About Social and Community Services
The Australian Services Union represents workers in the ‘not for profit’ community sector. Our aim is to protect, promote and improve the working conditions and entitlements of our members. We do this by assisting you and your co workers deal with issues as they arise at your workplace – either individually or as a group - as well as by campaigning to improve the conditions for workers across the sector generally. We also provide workplace information, services and individual support to our members working in the ‘not for profit’ community sector.
Our members work in agencies all over Victoria. They work in many different areas - housing and tenancy, youth, child and family services, community and mental health, advocacy, community legal centres, neighbourhood houses and community centres, ethnic communities, crisis support, women’s specific services, indigenous services, job networks, home and community care. They work for many different agencies and in many different programs. They have many different job titles.
The thing that they share is a commitment to providing services that are central in addressing disadvantage in our community by acting as a protection against the worst effects of poverty, social exclusion, violence and inequality.
Our union is resourced solely by the contributions of our members. So joining the union helps us to continue to work towards making the ‘not for profit’ sector a better place to work for you and your colleagues across the sector and in so doing to improve the services being delivered to the Victorian community.
The SACS sector is predominantly characterized by small sized organizations that are often geographically dispersed. For example, there are around 4,000 community service businesses registered, and a significant number of these employ less than five employees. This means that it is especially important for ASU members to be active at their workplace and unite to achieve the best pay and conditions possible – a united front will make this achievable.
Workers in this sector may have their conditions of employment regulated by one of the following Modern Awards:
- Social, Community, Home Care and Disability Services Industry Award 2010
- Labour Market Assistance Industry Award 2010
Equal Work Equal Pay
Women doing the same job as men are supposed to be paid the same by law. However, many women still find themselves underpaid including those in social and community services. The ASU believe everyone’s work should be valued properly. Closing the pay gap is a key priority as part of the ASU agenda.
Valuing women’s work
Unequal pay or “pay inequity” can be measured in two ways. First, as a direct comparison between a male and female employee doing the same work but earning a different salary, including penalty rates, overtime and bonuses.
Secondly, it is measured by the difference in pay between industry sectors with a greater value placed on some types of work compared with others.
Traditionally, industries with a majority of female workers have attracted lower pay rates than male-dominated industries.
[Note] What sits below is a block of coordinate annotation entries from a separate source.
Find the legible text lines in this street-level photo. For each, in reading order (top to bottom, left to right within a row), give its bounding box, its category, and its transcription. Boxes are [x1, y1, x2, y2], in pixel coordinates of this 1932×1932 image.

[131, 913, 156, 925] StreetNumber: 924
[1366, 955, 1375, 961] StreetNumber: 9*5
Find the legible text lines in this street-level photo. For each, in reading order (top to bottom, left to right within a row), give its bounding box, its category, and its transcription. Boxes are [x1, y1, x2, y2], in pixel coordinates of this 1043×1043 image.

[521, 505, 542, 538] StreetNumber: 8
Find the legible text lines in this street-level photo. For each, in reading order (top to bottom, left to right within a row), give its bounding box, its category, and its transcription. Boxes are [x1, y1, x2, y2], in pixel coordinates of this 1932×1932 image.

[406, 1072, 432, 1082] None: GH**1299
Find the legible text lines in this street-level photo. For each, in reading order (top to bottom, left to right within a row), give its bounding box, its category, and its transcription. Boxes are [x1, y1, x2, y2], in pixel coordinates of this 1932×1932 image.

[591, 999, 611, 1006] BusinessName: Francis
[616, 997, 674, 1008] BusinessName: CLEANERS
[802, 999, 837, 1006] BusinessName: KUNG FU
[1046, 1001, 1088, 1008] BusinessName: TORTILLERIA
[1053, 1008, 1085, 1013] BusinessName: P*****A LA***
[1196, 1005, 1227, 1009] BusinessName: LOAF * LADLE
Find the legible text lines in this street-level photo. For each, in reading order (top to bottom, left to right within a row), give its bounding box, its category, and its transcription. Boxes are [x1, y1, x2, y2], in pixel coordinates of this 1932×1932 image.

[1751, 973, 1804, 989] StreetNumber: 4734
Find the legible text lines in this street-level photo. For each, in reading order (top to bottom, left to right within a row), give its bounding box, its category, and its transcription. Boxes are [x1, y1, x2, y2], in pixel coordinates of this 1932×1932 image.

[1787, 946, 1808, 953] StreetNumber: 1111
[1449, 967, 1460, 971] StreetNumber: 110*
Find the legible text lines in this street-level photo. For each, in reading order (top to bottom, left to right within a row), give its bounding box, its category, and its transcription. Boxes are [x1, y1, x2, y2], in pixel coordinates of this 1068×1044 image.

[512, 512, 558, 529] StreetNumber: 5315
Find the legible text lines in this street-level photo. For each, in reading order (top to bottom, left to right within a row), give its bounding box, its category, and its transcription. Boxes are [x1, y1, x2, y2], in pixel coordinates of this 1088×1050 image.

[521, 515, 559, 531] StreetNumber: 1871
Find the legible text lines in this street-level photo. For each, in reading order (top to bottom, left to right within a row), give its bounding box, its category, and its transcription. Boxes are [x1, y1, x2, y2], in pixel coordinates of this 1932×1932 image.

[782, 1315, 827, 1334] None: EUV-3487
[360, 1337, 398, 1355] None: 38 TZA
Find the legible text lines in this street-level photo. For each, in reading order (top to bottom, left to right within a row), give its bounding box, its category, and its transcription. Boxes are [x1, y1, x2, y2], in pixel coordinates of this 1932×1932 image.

This difference in “value” is partly historical, emanating from a time when women were not regarded as “breadwinners” nor welcome in most parts of the workforce. “Women’s work” was, and still is, a term used to downplay the value of women’s skills.
Male-dominated industries have also traditionally been more industrially organized, with better pay and conditions hard won through decades of negotiation, disputes and legal rulings.
These historic differences and attitudes are still reflected in the pay packets of women and practices of many workplaces today, resulting in a persistent wage gap that remains stuck at 18% in 2010.
Equal Pay Case
As part of the ASU’s Respect campaign, we launched a landmark equal pay case in 2009 to secure equal pay for ASU members that work in the social and community services sector.
Despite performing highly skilled, complex and vital work, they are among the lowest paid workers in Australia, largely because their work has been historically viewed as “women’s work”.
The case is the first to test the new equal pay provisions of the Fair Work Act and we hope it will help establish an equal pay standard for other industries.